Christina Linardaki: Sometimes you zoom into life and present, through your characters, alternative perceptions of it. Is it because you want to show the many ways in which life can be perceived or do you mean this as a manifesto against the mainstream way of life? 

Greg Jackson: Maybe it’s both. I have never thought of it in these terms, but the one seems closely related to the other: a sensitivity to the many ways experience can be understood or perceived should lead us to question any reductive idea of life and lobby for a more expansive definition.

But I am repelled by manifestos as an inflexible rule. My manifesto has one entry: No manifestos. Once you get too certain that everything mainstream is flawed and oppressive, you lose sight of all the wisdom in common things and you bind yourself to radical solutions that are only ideologies of a different sort, generally the less-popular kind and often less popular for a reason.

I see the trap of ideology on all sides, in short, and my sense of art’s greatest gift is to make us feel free. Spiritually free, perhaps. A very particular sense of freedom, in any case, that has to do with a radical validation of the intensity and beauty of subjective experience in all its idiosyncrasy and perversity.

If I can quote my own character, Hara, from my story “Epithalamium”: “But anything could be a prison, it turned out, perhaps most of all the notion that you were free. And once you started to believe in the idea of your life, well, the filaments of a cage had already begun to lattice themselves about you, hadn’t they?”

Christina Linardaki: You seem very pre-occupied with what happens in the space between: two moments, two people . . . and you tend to focus on that space as if looking through the microscope. Does this reveal an aspect of your character or is it just a writing skill? 

Greg Jackson: Hmm . . . I think you have probably nailed me on a habit that grows out of my limitations as a writer. I hope that I write more elaborate set pieces in the future, with more voices and characters, but these can get unwieldy in short stories. And then the opposite tendency—to stay rooted in one character’s consciousness—can grow claustrophobic after too many pages. I suppose that intense moments between two characters are a way to externalize and dramatize those loops and spirals of thought that would grow tiresome as pure interiority.

Maybe this also reflects my own sense that the only interactions outside oneself that have the same intensity as inner life are those that occasionally transpire with another person, someone with whom you discover an especially deep emotional or intellectual connection. But even just saying that, I realize how much I associate this experience with being younger and feel suddenly nostalgic and uncertain. I don’t know. You move, as a writer, inexorably toward what howls with the most unsettling emotion.

• Parts of the exercise
A. Answer these questions about the interview above:
(i) What is the one entry in Greg Jackson's manifesto?
(ii) Which character does he quote, and from which story?
(iii) What does he say can grow claustrophobic after too many pages?
B. Could you repeat, word for word, the stretch of the interview from "Greg Jackson: Maybe it’s" through "more expansive definition."?

• Recorded information

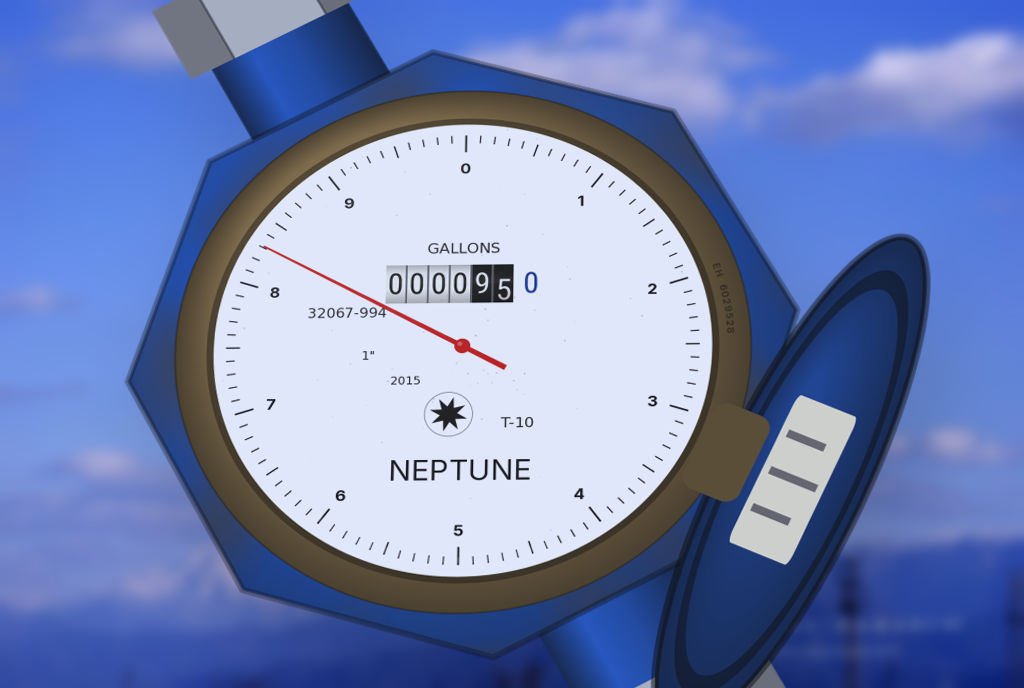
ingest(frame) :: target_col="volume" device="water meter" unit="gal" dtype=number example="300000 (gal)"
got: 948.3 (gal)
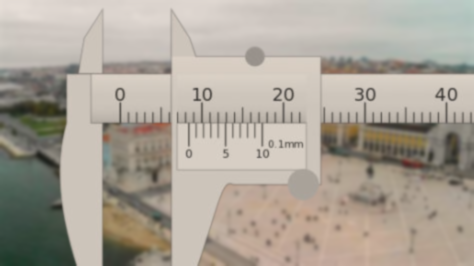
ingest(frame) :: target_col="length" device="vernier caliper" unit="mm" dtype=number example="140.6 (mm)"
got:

• Exercise answers
A.
(i) "No manifestos."
(ii) Hara, from his story "Epithalamium."
(iii) The tendency to stay rooted in one character's consciousness.

B.
Greg Jackson: Maybe it’s both. I have never thought of it in these terms, but the one seems closely related to the other: a sensitivity to the many ways experience can be understood or perceived should lead us to question any reductive idea of life and lobby for a more expansive definition.